• **WORK INSTRUCTION**
From the first line of the data below, copy each line up to the one containing "[Script Brush](./script-brush.md) <kbd>Q</kbd>", and include that line too.

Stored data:
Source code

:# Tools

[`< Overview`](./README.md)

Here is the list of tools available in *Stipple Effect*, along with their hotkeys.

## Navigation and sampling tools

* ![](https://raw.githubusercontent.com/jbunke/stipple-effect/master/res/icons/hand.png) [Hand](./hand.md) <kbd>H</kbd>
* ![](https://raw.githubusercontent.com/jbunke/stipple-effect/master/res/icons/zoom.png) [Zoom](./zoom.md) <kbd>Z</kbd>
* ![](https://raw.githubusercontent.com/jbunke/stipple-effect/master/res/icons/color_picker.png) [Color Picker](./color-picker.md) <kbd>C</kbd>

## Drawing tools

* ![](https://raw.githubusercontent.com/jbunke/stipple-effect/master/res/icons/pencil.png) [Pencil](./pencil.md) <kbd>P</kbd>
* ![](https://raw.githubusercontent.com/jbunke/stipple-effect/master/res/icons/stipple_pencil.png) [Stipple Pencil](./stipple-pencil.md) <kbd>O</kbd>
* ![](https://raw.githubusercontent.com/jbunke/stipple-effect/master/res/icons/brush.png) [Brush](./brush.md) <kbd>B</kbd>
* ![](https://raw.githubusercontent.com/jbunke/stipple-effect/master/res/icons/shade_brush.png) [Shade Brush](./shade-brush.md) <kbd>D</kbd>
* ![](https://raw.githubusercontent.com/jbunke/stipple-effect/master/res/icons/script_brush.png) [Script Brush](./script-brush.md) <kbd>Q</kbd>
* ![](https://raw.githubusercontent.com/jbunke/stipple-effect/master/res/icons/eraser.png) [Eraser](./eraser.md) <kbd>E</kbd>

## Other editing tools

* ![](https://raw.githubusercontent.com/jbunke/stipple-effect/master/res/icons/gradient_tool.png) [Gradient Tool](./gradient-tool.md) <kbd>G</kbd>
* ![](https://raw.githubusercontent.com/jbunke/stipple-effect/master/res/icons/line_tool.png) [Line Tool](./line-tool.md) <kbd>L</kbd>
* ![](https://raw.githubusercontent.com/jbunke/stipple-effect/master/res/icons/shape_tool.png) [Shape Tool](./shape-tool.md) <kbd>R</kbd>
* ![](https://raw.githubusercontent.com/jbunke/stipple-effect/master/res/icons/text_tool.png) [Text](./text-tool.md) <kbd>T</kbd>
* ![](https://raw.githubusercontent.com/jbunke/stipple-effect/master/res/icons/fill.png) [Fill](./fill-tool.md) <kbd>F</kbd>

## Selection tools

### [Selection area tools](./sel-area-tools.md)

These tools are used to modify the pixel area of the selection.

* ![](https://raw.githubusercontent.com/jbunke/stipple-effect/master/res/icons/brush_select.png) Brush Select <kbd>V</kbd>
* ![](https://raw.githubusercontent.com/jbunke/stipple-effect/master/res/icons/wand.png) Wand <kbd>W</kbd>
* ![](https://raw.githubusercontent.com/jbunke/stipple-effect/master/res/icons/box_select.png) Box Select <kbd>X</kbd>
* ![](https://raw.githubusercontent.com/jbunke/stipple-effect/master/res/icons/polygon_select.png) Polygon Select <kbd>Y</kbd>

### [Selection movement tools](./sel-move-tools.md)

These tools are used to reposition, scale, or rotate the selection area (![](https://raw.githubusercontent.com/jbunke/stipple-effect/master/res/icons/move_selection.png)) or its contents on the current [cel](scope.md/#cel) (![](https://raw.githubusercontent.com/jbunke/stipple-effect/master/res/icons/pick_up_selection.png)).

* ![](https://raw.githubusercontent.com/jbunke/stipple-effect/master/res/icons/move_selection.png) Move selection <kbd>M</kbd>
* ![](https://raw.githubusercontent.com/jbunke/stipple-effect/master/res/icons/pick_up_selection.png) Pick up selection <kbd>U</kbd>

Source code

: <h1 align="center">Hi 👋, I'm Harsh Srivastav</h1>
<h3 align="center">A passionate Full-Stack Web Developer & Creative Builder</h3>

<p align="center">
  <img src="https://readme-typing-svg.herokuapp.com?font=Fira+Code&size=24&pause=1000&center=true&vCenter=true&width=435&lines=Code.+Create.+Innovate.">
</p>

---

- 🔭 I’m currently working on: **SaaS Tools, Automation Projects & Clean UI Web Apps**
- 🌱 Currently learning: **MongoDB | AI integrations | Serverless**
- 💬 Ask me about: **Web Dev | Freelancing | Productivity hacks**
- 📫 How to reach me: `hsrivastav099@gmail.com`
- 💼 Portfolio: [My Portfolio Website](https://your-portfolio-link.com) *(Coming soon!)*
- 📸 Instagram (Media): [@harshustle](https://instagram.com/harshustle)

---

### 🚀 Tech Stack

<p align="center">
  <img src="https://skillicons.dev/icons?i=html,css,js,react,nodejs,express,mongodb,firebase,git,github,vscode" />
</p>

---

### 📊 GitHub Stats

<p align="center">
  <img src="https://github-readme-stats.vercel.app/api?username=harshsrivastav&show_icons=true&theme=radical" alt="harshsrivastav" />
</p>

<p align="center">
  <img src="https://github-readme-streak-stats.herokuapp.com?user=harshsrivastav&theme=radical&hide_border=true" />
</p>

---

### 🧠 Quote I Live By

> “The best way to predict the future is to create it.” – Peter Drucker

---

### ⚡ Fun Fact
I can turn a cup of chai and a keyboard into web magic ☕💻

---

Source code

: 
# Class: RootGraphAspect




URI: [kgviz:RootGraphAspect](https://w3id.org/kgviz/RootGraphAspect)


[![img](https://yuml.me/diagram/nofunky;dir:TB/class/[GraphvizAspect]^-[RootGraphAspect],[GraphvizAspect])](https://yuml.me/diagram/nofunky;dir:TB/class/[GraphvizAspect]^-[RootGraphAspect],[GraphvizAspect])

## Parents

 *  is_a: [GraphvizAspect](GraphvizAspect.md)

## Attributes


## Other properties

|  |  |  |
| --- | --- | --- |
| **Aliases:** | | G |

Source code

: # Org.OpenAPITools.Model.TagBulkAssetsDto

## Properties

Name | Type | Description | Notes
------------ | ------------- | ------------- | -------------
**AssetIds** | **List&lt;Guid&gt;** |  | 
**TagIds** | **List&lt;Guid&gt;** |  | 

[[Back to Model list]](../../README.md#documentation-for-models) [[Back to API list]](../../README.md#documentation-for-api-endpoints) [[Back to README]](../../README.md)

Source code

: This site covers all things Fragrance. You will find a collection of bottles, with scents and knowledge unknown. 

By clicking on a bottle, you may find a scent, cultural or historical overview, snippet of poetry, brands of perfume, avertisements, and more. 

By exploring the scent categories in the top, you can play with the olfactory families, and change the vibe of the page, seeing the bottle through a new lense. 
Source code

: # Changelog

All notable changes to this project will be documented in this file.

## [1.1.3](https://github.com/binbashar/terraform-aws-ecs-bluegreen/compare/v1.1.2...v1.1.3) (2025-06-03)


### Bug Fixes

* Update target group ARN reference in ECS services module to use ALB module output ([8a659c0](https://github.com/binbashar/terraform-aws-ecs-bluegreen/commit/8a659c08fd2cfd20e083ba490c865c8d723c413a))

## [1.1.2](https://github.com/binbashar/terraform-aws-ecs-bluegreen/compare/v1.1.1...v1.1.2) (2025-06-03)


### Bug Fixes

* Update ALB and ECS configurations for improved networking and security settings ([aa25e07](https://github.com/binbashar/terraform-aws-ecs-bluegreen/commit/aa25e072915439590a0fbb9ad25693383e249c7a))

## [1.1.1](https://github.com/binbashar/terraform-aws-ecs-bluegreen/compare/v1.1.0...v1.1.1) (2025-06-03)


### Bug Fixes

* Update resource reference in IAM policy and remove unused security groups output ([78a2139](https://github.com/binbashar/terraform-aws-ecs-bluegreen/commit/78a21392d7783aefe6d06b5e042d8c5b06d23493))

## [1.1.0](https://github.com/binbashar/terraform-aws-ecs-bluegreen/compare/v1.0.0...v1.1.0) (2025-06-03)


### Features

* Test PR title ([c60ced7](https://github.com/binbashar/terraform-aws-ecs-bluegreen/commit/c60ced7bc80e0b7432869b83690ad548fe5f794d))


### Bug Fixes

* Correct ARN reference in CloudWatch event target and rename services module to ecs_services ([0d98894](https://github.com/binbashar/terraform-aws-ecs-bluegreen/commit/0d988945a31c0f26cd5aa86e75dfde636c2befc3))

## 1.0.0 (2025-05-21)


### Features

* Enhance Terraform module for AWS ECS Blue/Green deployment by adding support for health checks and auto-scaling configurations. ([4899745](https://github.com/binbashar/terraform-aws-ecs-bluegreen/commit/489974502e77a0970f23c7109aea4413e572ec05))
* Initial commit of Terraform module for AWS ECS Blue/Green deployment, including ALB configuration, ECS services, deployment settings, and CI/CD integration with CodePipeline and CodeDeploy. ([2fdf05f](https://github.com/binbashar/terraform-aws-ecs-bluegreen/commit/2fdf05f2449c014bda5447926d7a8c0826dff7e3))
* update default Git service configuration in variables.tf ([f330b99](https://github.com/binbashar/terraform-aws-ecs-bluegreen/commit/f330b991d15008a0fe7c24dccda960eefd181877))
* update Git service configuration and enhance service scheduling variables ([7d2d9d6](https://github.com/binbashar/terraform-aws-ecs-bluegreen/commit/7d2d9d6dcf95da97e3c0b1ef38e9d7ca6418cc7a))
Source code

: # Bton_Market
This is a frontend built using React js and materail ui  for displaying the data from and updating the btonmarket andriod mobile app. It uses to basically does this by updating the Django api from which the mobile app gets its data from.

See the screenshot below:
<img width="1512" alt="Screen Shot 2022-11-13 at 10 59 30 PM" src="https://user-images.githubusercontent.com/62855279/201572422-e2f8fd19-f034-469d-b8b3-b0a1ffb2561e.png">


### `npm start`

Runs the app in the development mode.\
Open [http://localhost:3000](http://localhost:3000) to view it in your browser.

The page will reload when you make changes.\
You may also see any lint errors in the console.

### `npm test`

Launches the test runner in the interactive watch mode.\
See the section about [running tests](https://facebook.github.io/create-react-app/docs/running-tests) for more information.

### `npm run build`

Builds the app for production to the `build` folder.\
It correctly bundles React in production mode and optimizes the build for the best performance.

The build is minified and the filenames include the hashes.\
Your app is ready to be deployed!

• **RESPONSE TO THIS EXERCISE**
Source code

:# Tools

[`< Overview`](./README.md)

Here is the list of tools available in *Stipple Effect*, along with their hotkeys.

## Navigation and sampling tools

* ![](https://raw.githubusercontent.com/jbunke/stipple-effect/master/res/icons/hand.png) [Hand](./hand.md) <kbd>H</kbd>
* ![](https://raw.githubusercontent.com/jbunke/stipple-effect/master/res/icons/zoom.png) [Zoom](./zoom.md) <kbd>Z</kbd>
* ![](https://raw.githubusercontent.com/jbunke/stipple-effect/master/res/icons/color_picker.png) [Color Picker](./color-picker.md) <kbd>C</kbd>

## Drawing tools

* ![](https://raw.githubusercontent.com/jbunke/stipple-effect/master/res/icons/pencil.png) [Pencil](./pencil.md) <kbd>P</kbd>
* ![](https://raw.githubusercontent.com/jbunke/stipple-effect/master/res/icons/stipple_pencil.png) [Stipple Pencil](./stipple-pencil.md) <kbd>O</kbd>
* ![](https://raw.githubusercontent.com/jbunke/stipple-effect/master/res/icons/brush.png) [Brush](./brush.md) <kbd>B</kbd>
* ![](https://raw.githubusercontent.com/jbunke/stipple-effect/master/res/icons/shade_brush.png) [Shade Brush](./shade-brush.md) <kbd>D</kbd>
* ![](https://raw.githubusercontent.com/jbunke/stipple-effect/master/res/icons/script_brush.png) [Script Brush](./script-brush.md) <kbd>Q</kbd>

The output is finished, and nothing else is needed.